What to work on =>
Return the lines below word for word, omitting the pictures.

Data shown =>

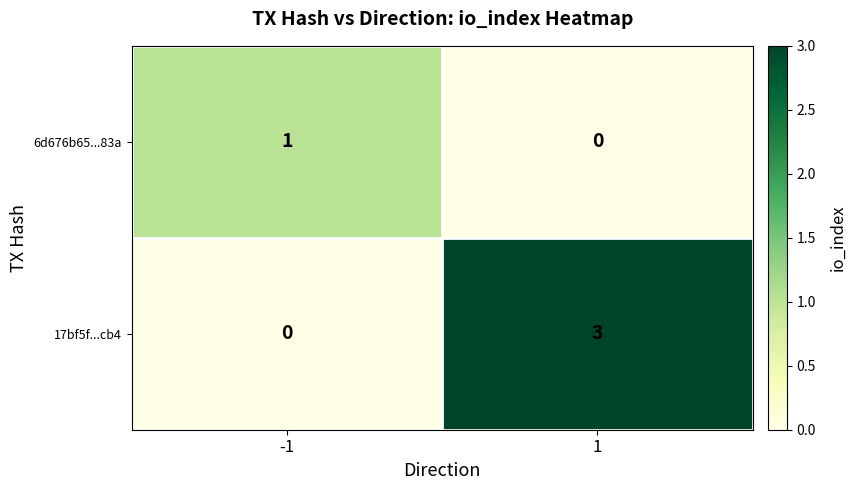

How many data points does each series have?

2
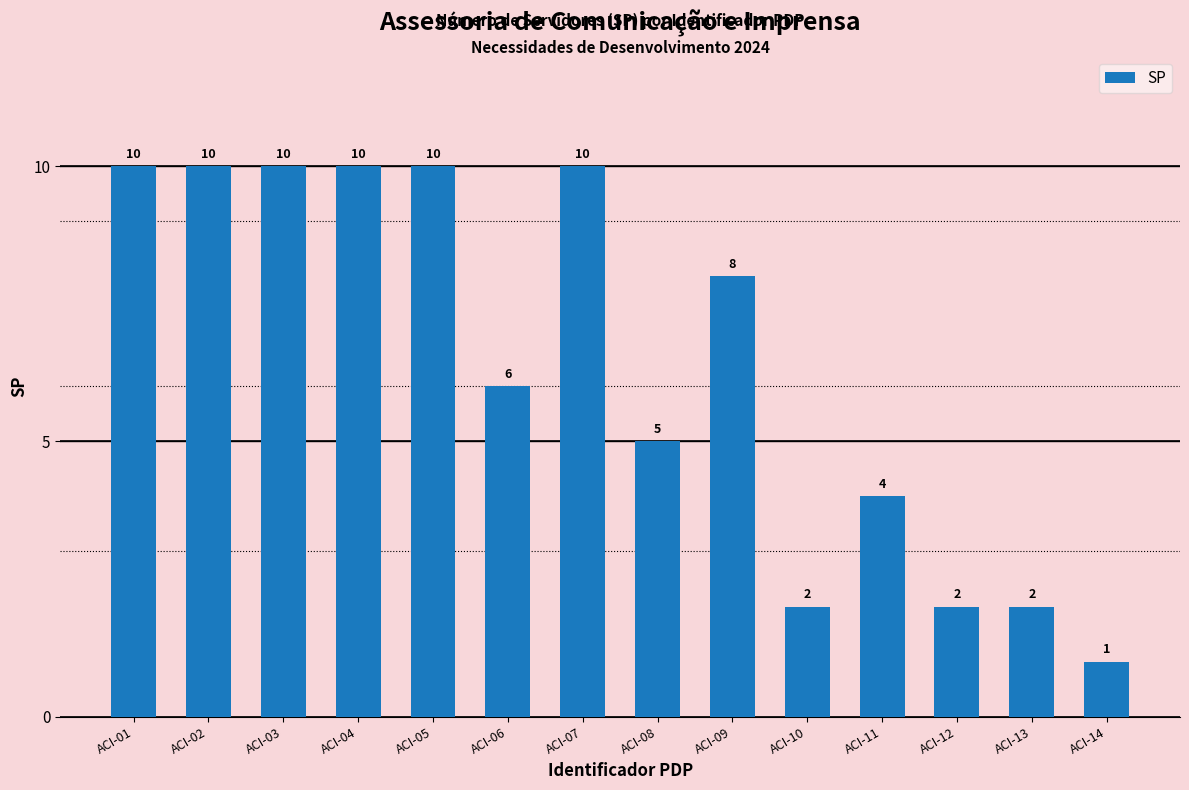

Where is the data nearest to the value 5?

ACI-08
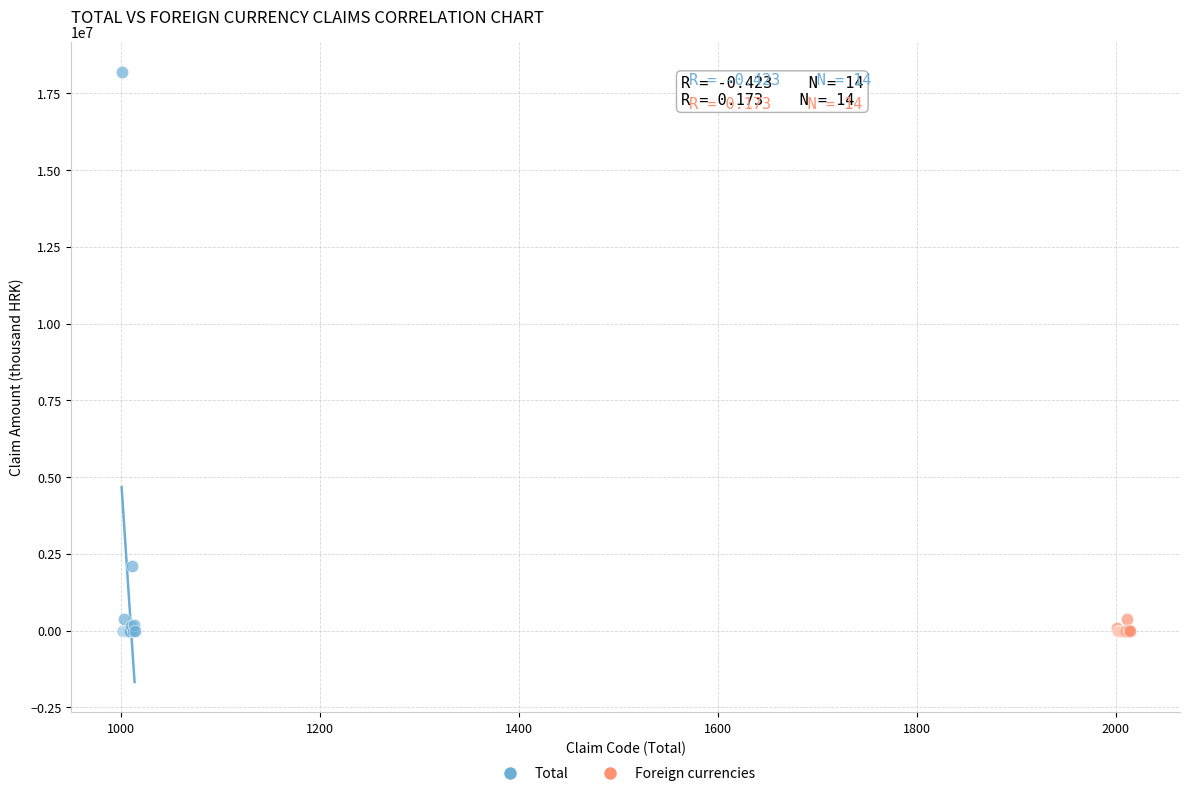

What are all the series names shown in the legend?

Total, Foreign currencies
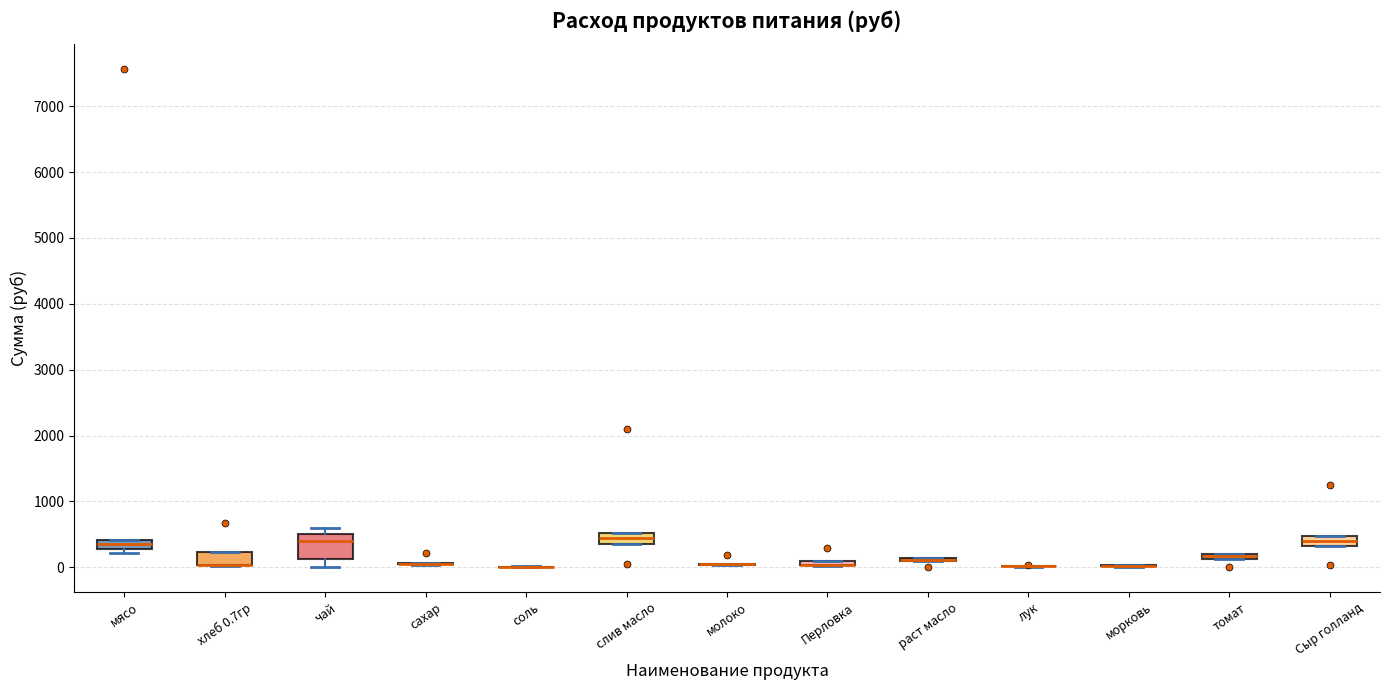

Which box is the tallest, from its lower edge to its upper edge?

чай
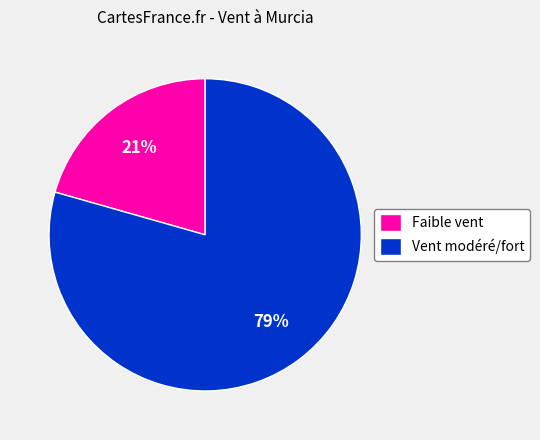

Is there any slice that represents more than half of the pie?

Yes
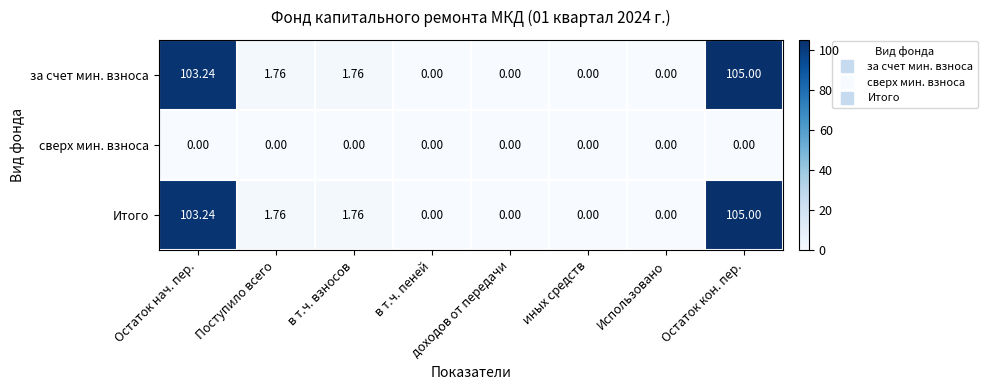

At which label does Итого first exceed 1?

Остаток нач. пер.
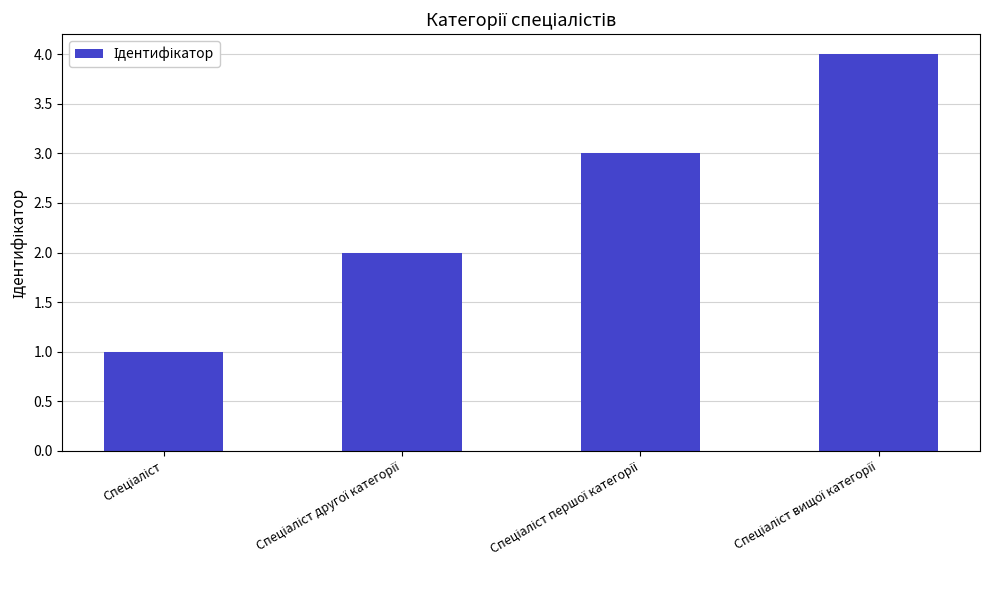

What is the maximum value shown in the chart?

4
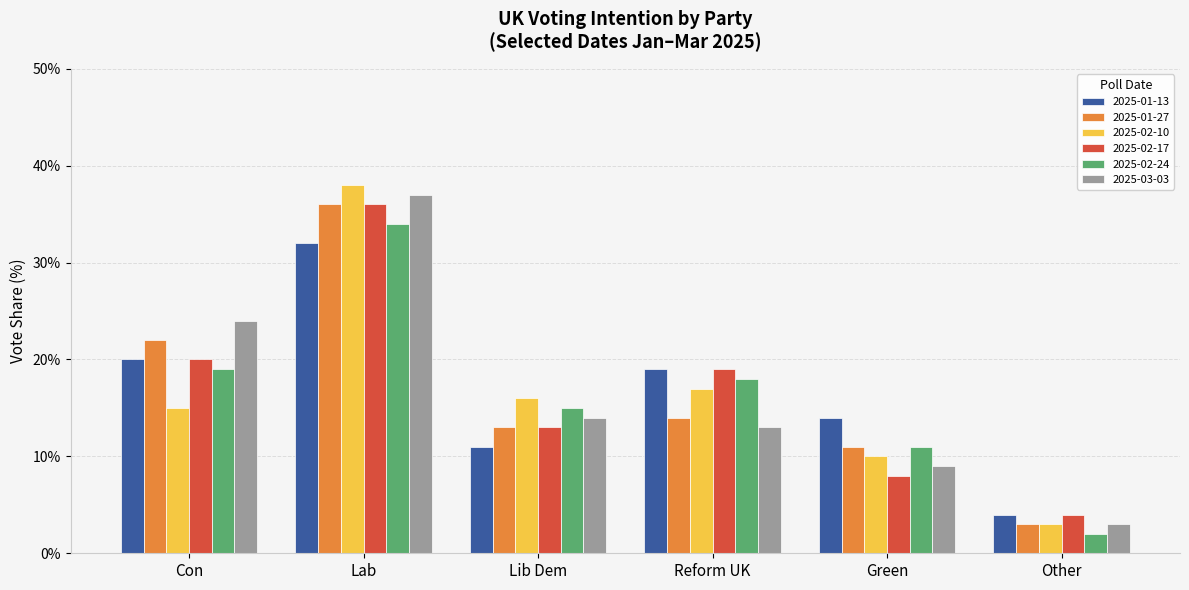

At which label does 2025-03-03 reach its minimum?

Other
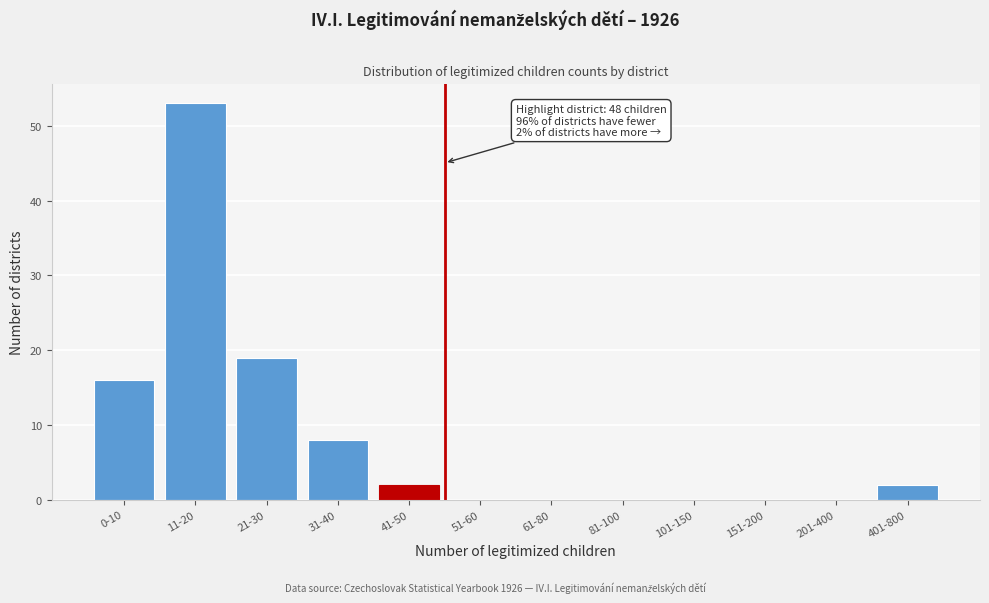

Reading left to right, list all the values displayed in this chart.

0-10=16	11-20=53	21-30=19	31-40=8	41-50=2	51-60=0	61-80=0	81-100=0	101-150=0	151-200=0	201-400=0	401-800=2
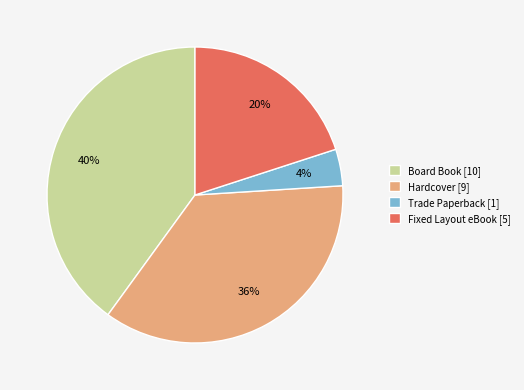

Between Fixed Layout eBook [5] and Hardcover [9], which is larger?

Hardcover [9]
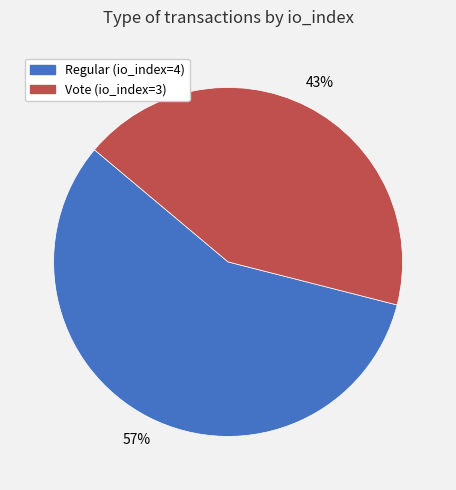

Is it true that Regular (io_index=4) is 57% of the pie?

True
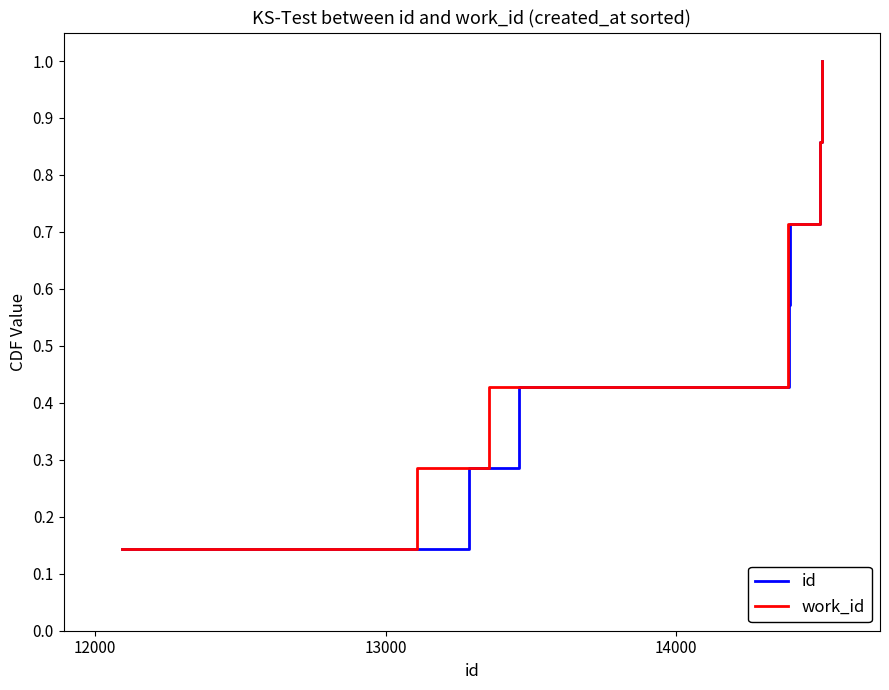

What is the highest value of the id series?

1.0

Response box =>
How many data points does each series have?

2

Where is the data nearest to the value 5?

ACI-08

What are all the series names shown in the legend?

Total, Foreign currencies

Which box is the tallest, from its lower edge to its upper edge?

чай

Is there any slice that represents more than half of the pie?

Yes

At which label does Итого first exceed 1?

Остаток нач. пер.

What is the maximum value shown in the chart?

4

At which label does 2025-03-03 reach its minimum?

Other

Reading left to right, list all the values displayed in this chart.

0-10=16	11-20=53	21-30=19	31-40=8	41-50=2	51-60=0	61-80=0	81-100=0	101-150=0	151-200=0	201-400=0	401-800=2

Between Fixed Layout eBook [5] and Hardcover [9], which is larger?

Hardcover [9]

Is it true that Regular (io_index=4) is 57% of the pie?

True

What is the highest value of the id series?

1.0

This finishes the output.